> _SUPPLIED TEXT_:
^^^^^^^^^^^^^^^^

-- Today: Implement a sorting algorithm and verify its correctness.

-- TWO METHODS FOR VERIFYING CORRECTNESS:
-- (a) first implement, then separately verify correctness
-- (b) correct by construction

data List (A : Set) : Set where
  []  : List A
  _∷_ : A → List A → List A

data _⊎_ (A B : Set) : Set where
  left  : A → A ⊎ B
  right : B → A ⊎ B

-- Goal: Define sort : ??? → List A → List A.

module Implementation
  {A : Set}
  (_≤_ : A → A → Set)    -- for values x, y : A, the type "x ≤ y" is the
                         -- type of witnesses that x is less than or equal to y
  (cmp : (x y : A) → (x ≤ y) ⊎ (y ≤ x)) where

  -- Given an ordered list "ys", "insert x ys" is the same as "ys", but with
  -- "x" inserted at the correct place to ensure that the resulting
  -- list is again sorted.
  insert : A → List A → List A
  insert x []       = x ∷ []   -- in Haskell, this would be written "[x]"
  insert x (y ∷ ys) with cmp x y
  ... | left  x≤y = x ∷ (y ∷ ys)
  ... | right y≤x = y ∷ insert x ys

  sort : List A → List A
  sort []       = []
  sort (x ∷ xs) = insert x (sort xs)

^^^^^^^^^^^^^^^^

> _STATED TASK 1_:
Answer these questions about the sorting code:
(a) Which two methods for verifying correctness does it list?
(b) What are the two constructors of the type _⊎_?
(c) What does "insert x []" evaluate to?
> _STATED TASK 2_: Carry the sorting code forward, writing the part that comes after its final line.
The material after this point is separate from the sorting code above.

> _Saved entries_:

^^^^^^^^^^^^^^^^

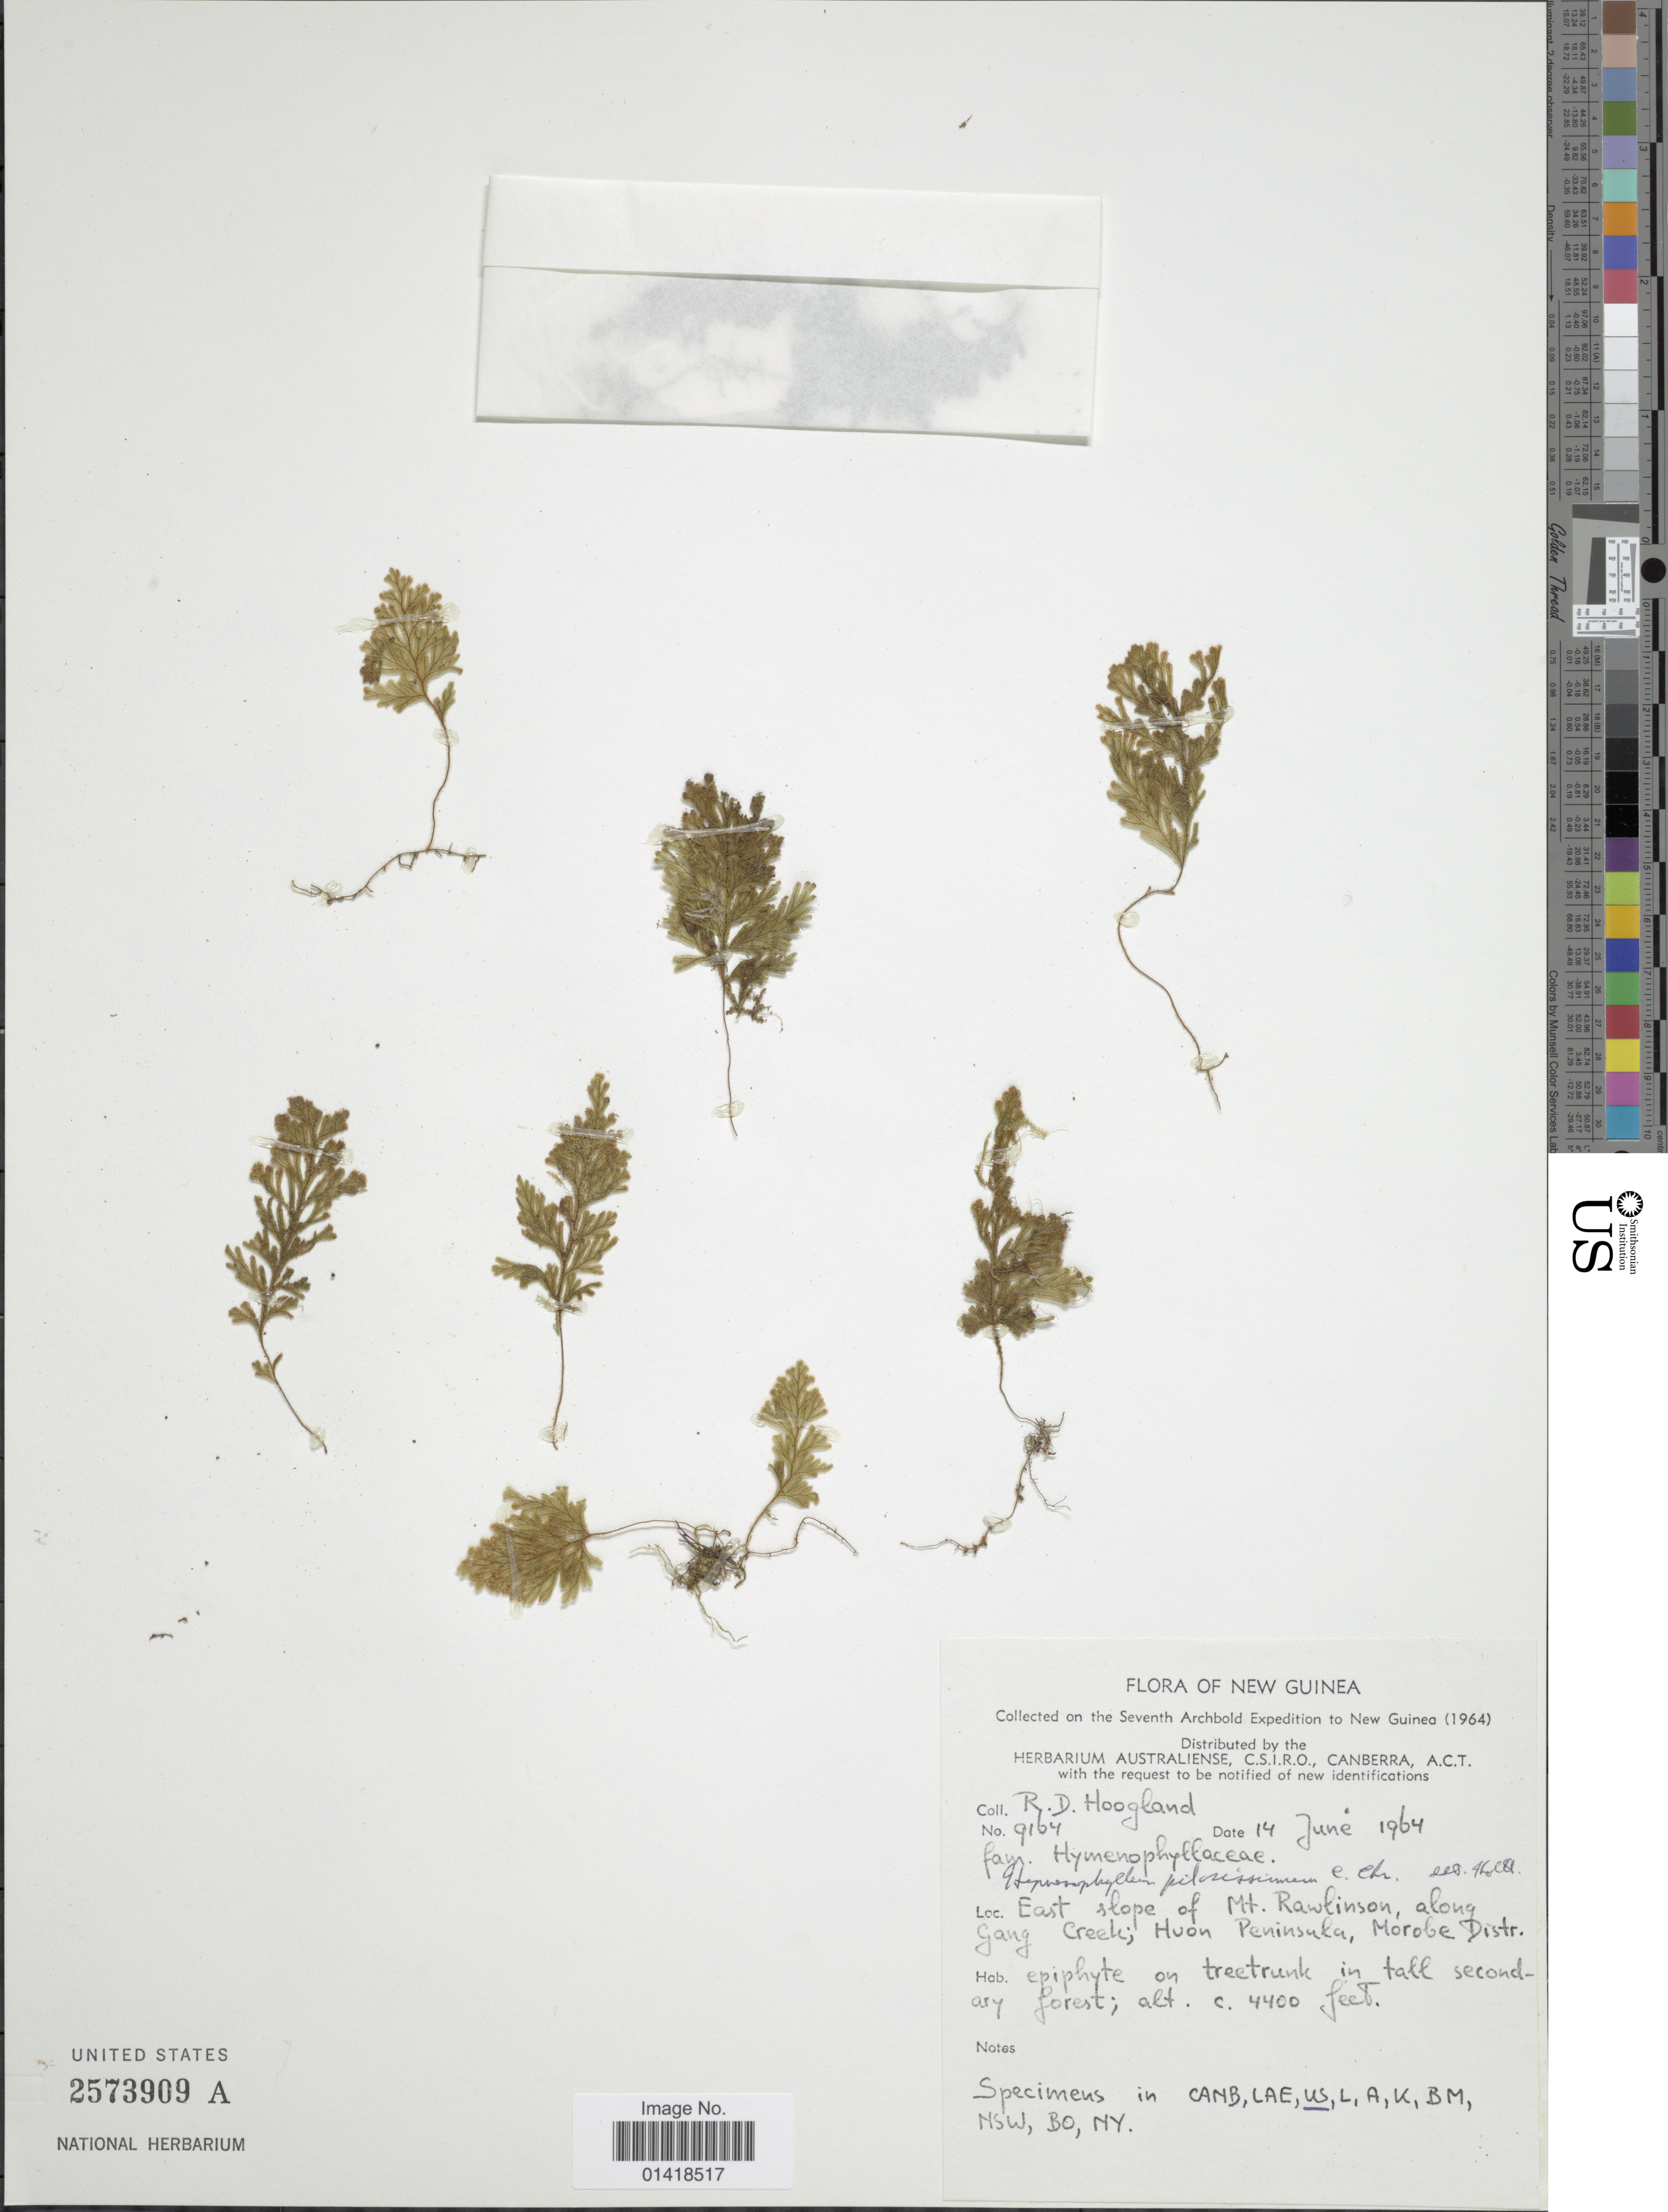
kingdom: Plantae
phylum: Tracheophyta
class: Polypodiopsida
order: Hymenophyllales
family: Hymenophyllaceae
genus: Hymenophyllum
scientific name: Hymenophyllum pilosissimum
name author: C. Chr.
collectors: R. D. Hoogland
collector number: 9164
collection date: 1964-06-14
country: Papua New Guinea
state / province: Morobe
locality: New Guinea. East slope of Mt. Rawlinson, along Gang Creek; Huon Peninsula, Morobe District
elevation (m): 1341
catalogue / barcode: US 2573909A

^^^^^^^^^^^^^^^^

> _EXERCISE ANSWER 1_:
(a) First implement, then separately verify correctness; and correct by construction.
(b) left and right.
(c) x ∷ []

> _EXERCISE ANSWER 2_:
module Verification
  {A : Set}
  (_≤_ : A → A → Set)    -- for values x, y : A, the type "x ≤ y" is the
                         -- type of witnesses that x is less than or equal to y
  (cmp : (x y : A) → (x ≤ y) ⊎ (y ≤ x)) where
  open Implementation _≤_ cmp

  -- "IsOrdered xs" is the type of witnesses that the list "xs" is ordered.
  -- This type is empty if and only if the list is not ordered.
  data IsOrdered : List A → Set where
    empty     : IsOrdered []
    singleton : {x : A} → IsOrdered (x ∷ [])
    cons      : {x y : A} {ys : List A} → x ≤ y → IsOrdered (y ∷ ys) → IsOrdered (x ∷ (y ∷ ys))

  lemma₀ : (x y : A) (ys : List A) → y ≤ x → IsOrdered (y ∷ ys) → IsOrdered (y ∷ insert x ys)
  lemma₀ x y []       y≤x p = cons y≤x singleton
  lemma₀ x y (z ∷ ys) y≤x (cons y≤z q) with cmp x z
  ... | left  x≤z = cons y≤x (cons x≤z q)
  ... | right z≤x = cons y≤z (lemma₀ x z ys z≤x q)

  -- Given an ordered list "ys", "insert x ys" is the same as "ys", but with
  -- "x" inserted at the correct place to ensure that the resulting
  -- list is again sorted.
  lemma : (x : A) (ys : List A) → IsOrdered ys → IsOrdered (insert x ys)
  lemma x []       p = singleton
  lemma x (y ∷ ys) p with cmp x y
  ... | left  x≤y = cons x≤y p
  ... | right y≤x = lemma₀ x y ys y≤x p

  theorem : (xs : List A) → IsOrdered (sort xs)
  theorem []       = empty
  theorem (x ∷ xs) = lemma x (sort xs) (theorem xs)

  cheatsort : List A → List A
  cheatsort xs = []

  cheattheorem : (xs : List A) → IsOrdered (cheatsort xs)
  cheattheorem xs = empty

{-
  example-lemma : IsOrdered []
  example-lemma = empty

  example-lemma' : {a b c : A} → a ≤ b → b ≤ c → IsOrdered (a ∷ (b ∷ (c ∷ [])))
  example-lemma' p q = cons p (cons q singleton)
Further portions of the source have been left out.